Stop judging the historical figures of America's past by 21st Century values. These men were a product of the customs and culture of their times. It did not stop them from doing what, in good conscience, they thought was the right thing to do for their country.

At the end of the war these men swore a new oath of allegiance to the United States of America and the Constitution. As part of the healing, Lincoln, against considerable pressure, decided to not take draconian measures against his countrymen. He chose compassion and reconciliation over occupation.

Return Lee's monument to its rightful place.

Cookie Shepard, Fort Myers

Freedom lovers invading my space

Let's try and think logically for a minute and try to get past the emotion, rhetoric and outrage. You say you want freedom and you want the government to get out of your private life. You're against mask mandates and vaccine requirements, right? No government is going to tell you what you can and can't do! OK, got it.

Now, help me understand how it can possibly be OK for that same government to insinuate itself -- literally -- into a woman's body and tell her she cannot choose to have an abortion. A choice of the most private kind -- one that should be between a woman and her doctor.

So, all of you freedom fighters, either mask up and get vaccinated or GET OUT OF MY UTERUS! You can't have it both ways.

Ricki Baker, Naples

Heavy-handed and hypocritical

In Kathleen Passidomo’s blog about current legislative events, she reports that Senate President Wilton Simpson stated (we want Florida to) “succeed without the heavy hand of the government telling (us) how to live.”

And yet he IS the government and this Florida Legislature is considering a 15-week abortion ban for all women in the state. How is this not heavy-handed?

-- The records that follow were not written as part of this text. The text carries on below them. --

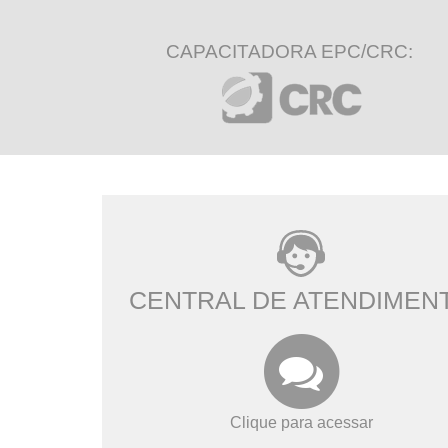
CAPACITADORA EPC/CRC:
CENTRAL DE ATENDIMEN
Clique para acessar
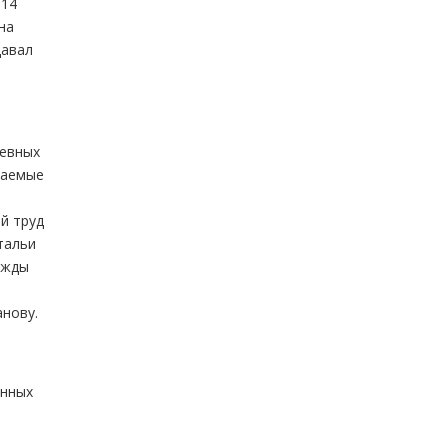
 14
на
давал
шевных
щаемые
й труд
тальи
ежды
нову.
онных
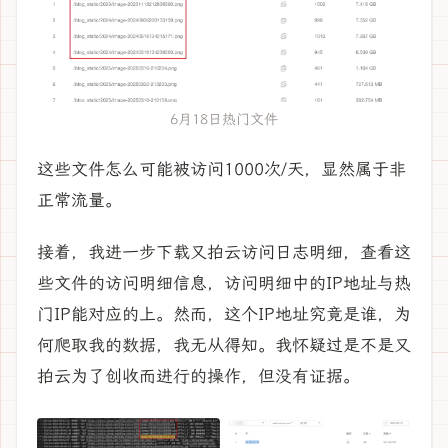
6月18日热门文件
这些文件怎么可能被访问1000次/天，显然属于非
正常流量。
接着，我进一步下载又拍云访问日志明细，查看这
些文件的访问明细信息，访问明细中的IP地址与热
门IP能对应的上。然而，这个IP地址究竟是谁，为
何爬取我的数据，我无从得知。我怀疑过是不是又
拍云为了创收而进行的操作，但没有证据。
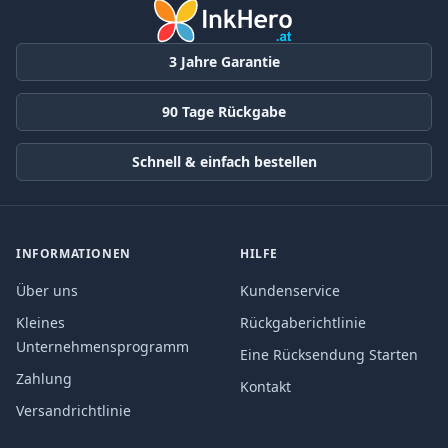
3 Jahre Garantie
90 Tage Rückgabe
Schnell & einfach bestellen
INFORMATIONEN
HILFE
Über uns
Kundenservice
Kleines
Rückgaberichtlinie
Unternehmensprogramm
Eine Rücksendung Starten
Zahlung
Kontakt
Versandrichtlinie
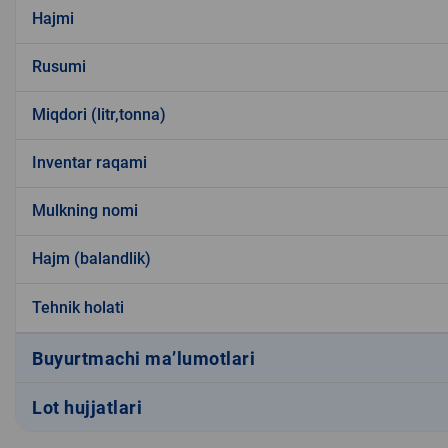
Hajmi
Rusumi
Miqdori (litr,tonna)
Inventar raqami
Mulkning nomi
Hajm (balandlik)
Tehnik holati
Buyurtmachi ma’lumotlari
Lot hujjatlari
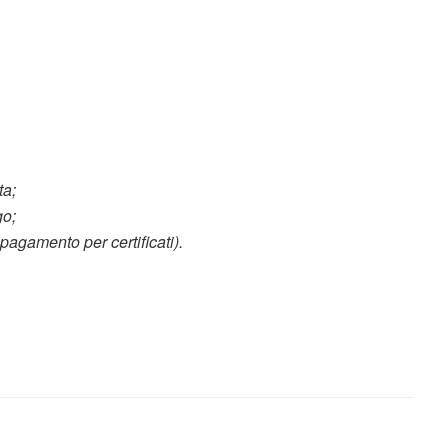
ta;
go;
i pagamento per certificati).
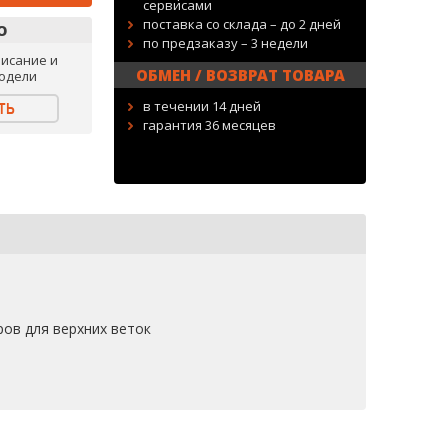
сервисами
поставка со склада – до 2 дней
О
по предзаказу – 3 недели
исание и
ОБМЕН / ВОЗВРАТ ТОВАРА
одели
в течении 14 дней
ТЬ
гарантия 36 месяцев
ров для верхних веток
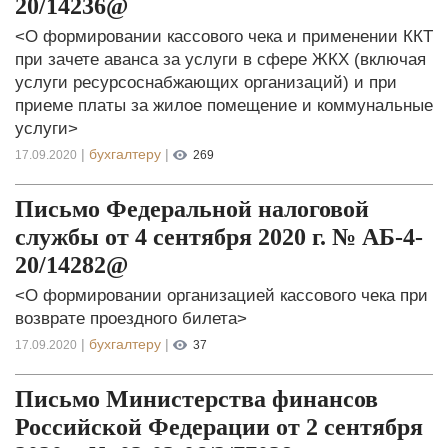
20/14236@
<О формировании кассового чека и применении ККТ
при зачете аванса за услуги в сфере ЖКХ (включая
услуги ресурсоснабжающих организаций) и при
приеме платы за жилое помещение и коммунальные
услуги>
|
бухгалтеру
|
17.09.2020
269
Письмо Федеральной налоговой
службы от 4 сентября 2020 г. № АБ-4-
20/14282@
<О формировании организацией кассового чека при
возврате проездного билета>
|
бухгалтеру
|
17.09.2020
37
Письмо Министерства финансов
Российской Федерации от 2 сентября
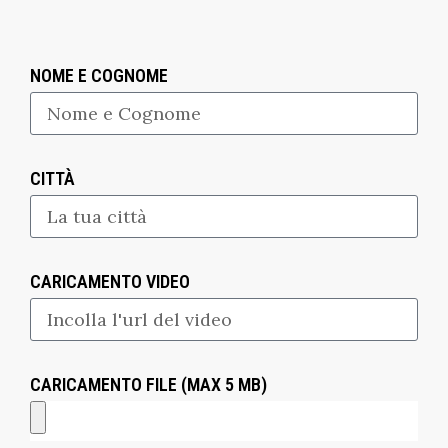
NOME E COGNOME
CITTÀ
CARICAMENTO VIDEO
CARICAMENTO FILE (MAX 5 MB)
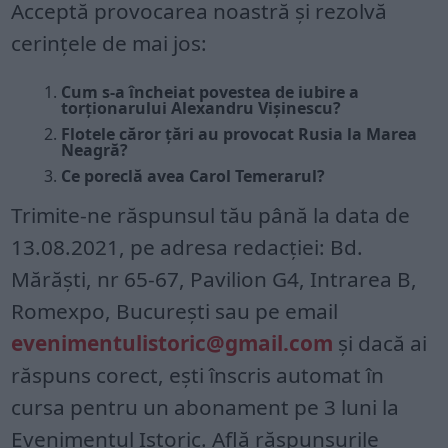
Acceptă provocarea noastră și rezolvă
cerințele de mai jos:
Cum s-a încheiat povestea de iubire a
torționarului Alexandru Vișinescu?
Flotele căror țări au provocat Rusia la Marea
Neagră?
Ce poreclă avea Carol Temerarul?
Trimite-ne răspunsul tău până la data de
13.08.2021, pe adresa redacției: Bd.
Mărăști, nr 65-67, Pavilion G4, Intrarea B,
Romexpo, București sau pe email
evenimentulistoric@gmail.com
și dacă ai
răspuns corect, ești înscris automat în
cursa pentru un abonament pe 3 luni la
Evenimentul Istoric. Află răspunsurile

Let’s be clear, this is very heavy-handed and totally hypocritical.

Jane Graham, Naples

Thoughts on 'worst president'

Recent letters to the editor have claimed that President Biden is "the worst president in our history." The objective criteria for such profundity? Inflation is the highest ever (patently false), empty grocery shelves (not close to reality), Afghanistan (where four U.S. presidents have struggled with policy), and vaccine mandates (where the health of the population has become a cultural issue).

Have we become a country where the idea of shelling out $15 more on a tank of gas for our Audi SUVs requires pangs of sorrow from the rest of the world? Has the face of America now become a bunch of whiners, complaining about the sad situation where the grocery story is out of Raisin Bran and we have to settle for Cheerios? Is it really fair to condemn the current president for the tragedy of the Afghanistan exit, when four other U.S. presidents had presided over the inconvenient truth of the horrific loss of American and Afghan lives for 20 years? And finally, can a president be faulted for the cultural wars over vaccine mandates, when his sole purpose has been the well-being of the population in whose service he governs?

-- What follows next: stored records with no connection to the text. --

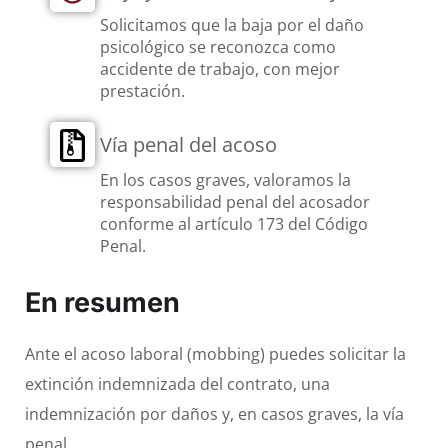
Solicitamos que la baja por el daño
psicológico se reconozca como
accidente de trabajo, con mejor
prestación.
Vía penal del acoso
En los casos graves, valoramos la
responsabilidad penal del acosador
conforme al artículo 173 del Código
Penal.
En resumen
Ante el acoso laboral (mobbing) puedes solicitar la
extinción indemnizada del contrato, una
indemnización por daños y, en casos graves, la vía
penal.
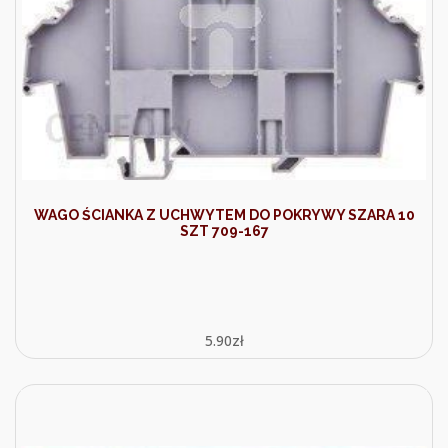
WAGO ŚCIANKA Z UCHWYTEM DO POKRYWY SZARA 10
SZT 709-167
5.90
zł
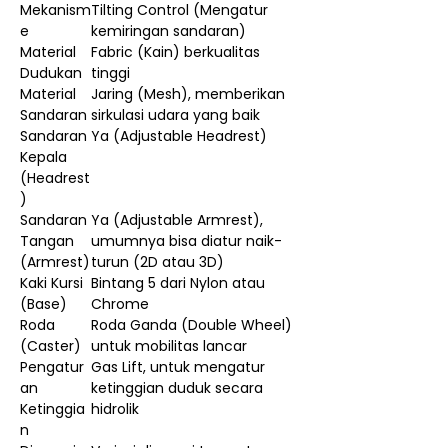
Mekanism
Tilting Control (Mengatur
e
kemiringan sandaran)
Material
Fabric (Kain) berkualitas
Dudukan
tinggi
Material
Jaring (Mesh), memberikan
Sandaran
sirkulasi udara yang baik
Sandaran
Ya (Adjustable Headrest)
Kepala
(Headrest
)
Sandaran
Ya (Adjustable Armrest),
Tangan
umumnya bisa diatur naik-
(Armrest)
turun (2D atau 3D)
Kaki Kursi
Bintang 5 dari Nylon atau
(Base)
Chrome
Roda
Roda Ganda (Double Wheel)
(Caster)
untuk mobilitas lancar
Pengatur
Gas Lift, untuk mengatur
an
ketinggian duduk secara
Ketinggia
hidrolik
n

At least now we have president who actually governs. He engages his adversaries with respect; he passes legislation which will assist all Americans and not just the select few; and, amazingly, he has compassion and empathy for those he serves.

When a sitting president incites a mob to destroy the seat of U.S. democracy, watches his followers in their attempt to overturn a presidential election, and takes no action to stop the violence; those would be some valid criteria for the "worst president in our history."

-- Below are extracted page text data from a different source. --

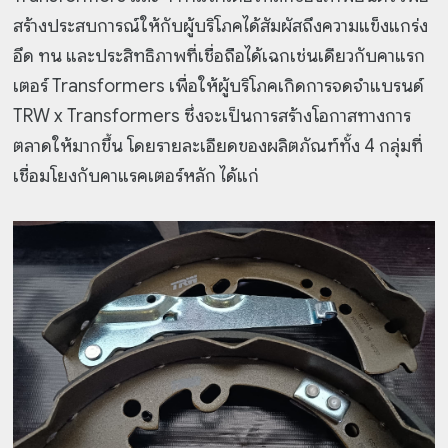
สร้างประสบการณ์ให้กับผู้บริโภคได้สัมผัสถึงความแข็งแกร่ง
อึด ทน และประสิทธิภาพที่เชื่อถือได้เฉกเช่นเดียวกับคาแรก
เตอร์ Transformers เพื่อให้ผู้บริโภคเกิดการจดจำแบรนด์
TRW x Transformers ซึ่งจะเป็นการสร้างโอกาสทางการ
ตลาดให้มากขึ้น โดยรายละเอียดของผลิตภัณฑ์ทั้ง 4 กลุ่มที่
เชื่อมโยงกับคาแรคเตอร์หลัก ได้แก่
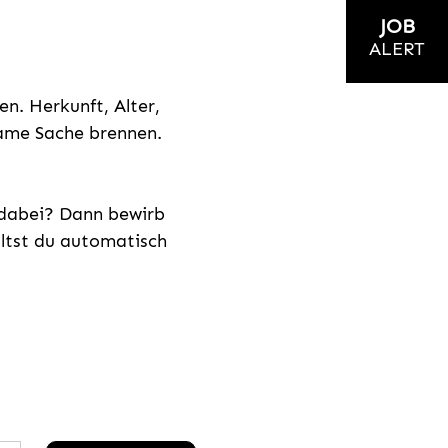
JOB
ALERT
n. Herkunft, Alter,
nsame Sache brennen.
s dabei? Dann bewirb
ältst du automatisch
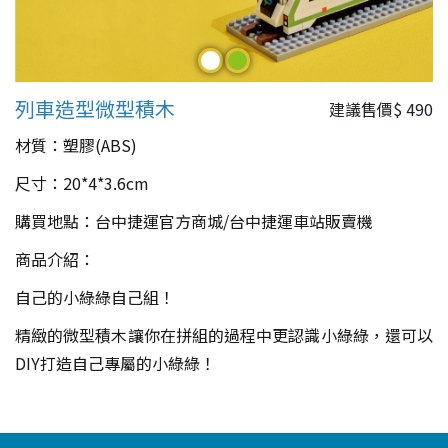
列車造型微型積木
建議售價$
490
材質：塑膠(ABS)
尺寸：20*4*3.6cm
購買地點：台中捷運官方商城/台中捷運車站販賣機
商品介紹：
自己的小綠綠自己組！
精緻的微型積木讓你在拼組的過程中更認識小綠綠，還可以
DIY打造自己專屬的小綠綠！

Manny Cacciola, Fort Myers

Blaming Biden for global ills

To blame Biden for all the ills in our country conveniently forgets that inflation is worldwide, supply issues are worldwide, gas price hikes are worldwide. As much as I like Joe I don’t think his reach extends that far. Many, if not most of these problems, are due to the pandemic, which doesn’t seem to want to disappear when politicians wave their fairy dust. Don’t forget to blame him when Russia invades Ukraine; after all, it’s his son’s fault.